You would like to spell out the given string target by cutting individual letters from your collection of stickers and rearranging them. You can use each sticker more than once if you want, and you have infinite quantities of each sticker.

Return **the minimum number of stickers that you need to spell out **target.

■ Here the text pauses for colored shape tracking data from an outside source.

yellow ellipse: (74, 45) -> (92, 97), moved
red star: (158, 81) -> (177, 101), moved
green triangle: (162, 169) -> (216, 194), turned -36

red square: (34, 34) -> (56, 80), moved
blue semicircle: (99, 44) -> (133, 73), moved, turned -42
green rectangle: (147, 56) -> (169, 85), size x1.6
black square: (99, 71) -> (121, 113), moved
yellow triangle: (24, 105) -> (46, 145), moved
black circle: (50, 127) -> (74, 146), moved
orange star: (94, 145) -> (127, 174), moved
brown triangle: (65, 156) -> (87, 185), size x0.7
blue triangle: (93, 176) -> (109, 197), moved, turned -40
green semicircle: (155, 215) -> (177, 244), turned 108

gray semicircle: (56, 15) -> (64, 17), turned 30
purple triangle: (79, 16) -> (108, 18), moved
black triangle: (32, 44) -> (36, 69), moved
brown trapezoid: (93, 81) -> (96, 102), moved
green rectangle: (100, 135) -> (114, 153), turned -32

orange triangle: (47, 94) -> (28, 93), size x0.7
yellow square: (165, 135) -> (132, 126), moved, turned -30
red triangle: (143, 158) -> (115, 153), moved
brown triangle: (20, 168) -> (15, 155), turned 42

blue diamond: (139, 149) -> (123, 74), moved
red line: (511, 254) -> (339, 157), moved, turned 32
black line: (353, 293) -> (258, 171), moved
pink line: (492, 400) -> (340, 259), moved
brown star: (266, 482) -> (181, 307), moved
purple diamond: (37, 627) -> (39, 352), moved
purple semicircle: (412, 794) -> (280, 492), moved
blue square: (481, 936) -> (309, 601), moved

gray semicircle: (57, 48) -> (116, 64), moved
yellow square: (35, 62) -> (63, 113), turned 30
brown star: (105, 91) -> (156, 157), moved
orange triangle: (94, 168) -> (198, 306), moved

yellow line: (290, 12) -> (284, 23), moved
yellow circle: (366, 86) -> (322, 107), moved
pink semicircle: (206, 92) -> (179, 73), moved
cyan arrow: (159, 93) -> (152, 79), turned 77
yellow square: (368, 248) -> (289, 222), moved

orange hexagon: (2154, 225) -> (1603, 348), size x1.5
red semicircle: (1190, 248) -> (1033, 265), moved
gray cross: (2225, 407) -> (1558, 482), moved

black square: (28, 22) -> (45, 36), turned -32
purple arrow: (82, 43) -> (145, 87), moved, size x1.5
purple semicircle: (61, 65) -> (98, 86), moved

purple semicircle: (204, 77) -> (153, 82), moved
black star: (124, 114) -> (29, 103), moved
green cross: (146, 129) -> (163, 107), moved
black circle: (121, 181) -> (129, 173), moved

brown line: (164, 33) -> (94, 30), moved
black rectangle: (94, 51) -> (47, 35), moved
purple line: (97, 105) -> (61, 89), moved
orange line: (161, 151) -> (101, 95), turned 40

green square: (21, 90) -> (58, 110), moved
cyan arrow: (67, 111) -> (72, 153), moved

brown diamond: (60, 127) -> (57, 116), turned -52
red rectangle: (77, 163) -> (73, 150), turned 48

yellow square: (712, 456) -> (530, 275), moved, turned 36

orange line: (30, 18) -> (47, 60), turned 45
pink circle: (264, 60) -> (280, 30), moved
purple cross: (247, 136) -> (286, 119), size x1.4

If the task is impossible, return -1.

Note: In all test cases, all words were chosen randomly from the 1000 most common US English words, and target was chosen as a concatenation of two random words.

  Example 1:

Input: stickers = ["with","example","science"], target = "thehat"
Output: 3
Explanation:
We can use 2 "with" stickers, and 1 "example" sticker.
After cutting and rearrange the letters of those stickers, we can form the target "thehat".
Also, this is the minimum number of stickers necessary to form the target string.

Example 2:

Input: stickers = ["notice","possible"], target = "basicbasic"
Output: -1
Explanation:
We cannot form the target "basicbasic" from cutting letters from the given stickers.

  Constraints:

• n == stickers.length

• 1 <= n <= 50

• 1 <= stickers[i].length <= 10

• 1 <= target.length <= 15

• stickers[i] and target consist of lowercase English letters.

Solution

class Solution {
    public int minStickers(String[] stickers, String target) {
        int n = target.length();
        int m = 1 << n;
        int[] dp = new int[m];
        Arrays.fill(dp, Integer.MAX_VALUE);
        dp[0] = 0;

        for(int i = 0; i < m; i++) {
            if(dp[i] == Integer.MAX_VALUE) {
                continue;
            }
            // i....j;
            for(String sticker: stickers) {
                int j = findNextStatus(i, sticker, target);
                dp[j] = Math.min(dp[j], dp[i] + 1);
            }
        }
        return dp[m - 1] == Integer.MAX_VALUE ? -1 : dp[m - 1];
    }

    public int findNextStatus(int status, String s, String target) {
        int n = target.length();
        char[] ss = s.toCharArray();
        for(char schar : ss) {
            for(int k = 0; k < n; k++) {
                if(((status >> k) & 1) == 0 && target.charAt(k) == schar) {
                    status += (1 << k);
                    break;
                }
            }
        }
        return status;
    }
}

Explain:

nope.

Complexity:

• Time complexity : O(n).
• Space complexity : O(n).